Teams now organize into hubs oriented around topics such as breaking news, justice and high school sports. As part of their coverage, each reporter is expected to develop an obsession to follow, inspired by the way Quartz organizes coverage around changing phenomena instead of fixed institutions. As at Quartz, they’ll refrain from covering institutions just because they’ve always covered them. And unlike beats, obsessions aren’t expected to live forever. To start, reporters are expected to pitch an obsession that they can report on regularly for six months.

According to the Morning News’ findings from this summer, “obsessions can be offbeat.”

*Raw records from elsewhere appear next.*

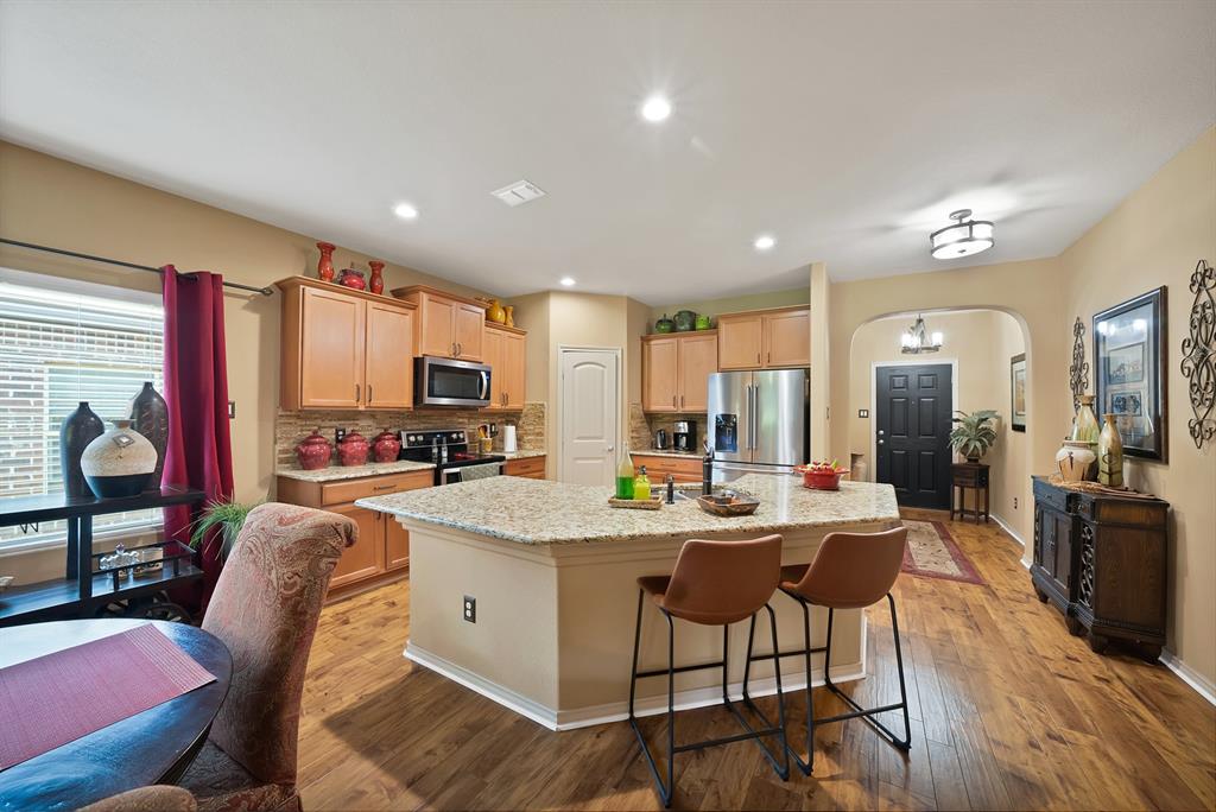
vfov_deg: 90.1
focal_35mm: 12
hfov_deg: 112.6
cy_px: 406
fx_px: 406
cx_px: 608
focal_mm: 12
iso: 640
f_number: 9
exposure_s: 1/1.25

Despite its embrace of business-speak like “verticals” — which makes my English-language-loving heart break out into hives —  I’m impressed by the DMN‘s willingness to make long-overdue changes that finally recognize that putting ink on paper is no longer their paramount daily concern. I mean, it’s madness that until recently the daily news meeting was still taking place at 10:30 a.m. and was focused on slotting column inches.

They hold “headline rodeos” now, though the video above makes plain that those meetings aren’t nearly as much fun as that name suggests.

Will any of this work? Will it forge a path for digital revenue to grow quickly enough to counteract the continued decline of print? Nobody knows.

In fact, as Poynter rightly points out in speaking with News Corp. senior vice president for strategy Raju Narisetti, no media site has really, truly, honestly, cracked the code of digital as long-term business:

Legacy papers are doing some things right, he said, and with good intentions. The Wall Street Journal is aggressively pushing Snapchat. The New York Times is going after Virtual Reality and native advertising. USA TODAY is embedding its core product in Gannett papers. And The Washington Post has a clear drive to accumulate a massive digital audience.

But none of them have it figured out yet. Neither, he said, have digital-first sites. You can admire BuzzFeed’s ability to grow its audience and VICE’s ability to attract millennials, but no organization has yet to find a sustainable business model that’s growing and profitable at the same time, he said.

I’m rooting for them, and for all of us in digital media, really.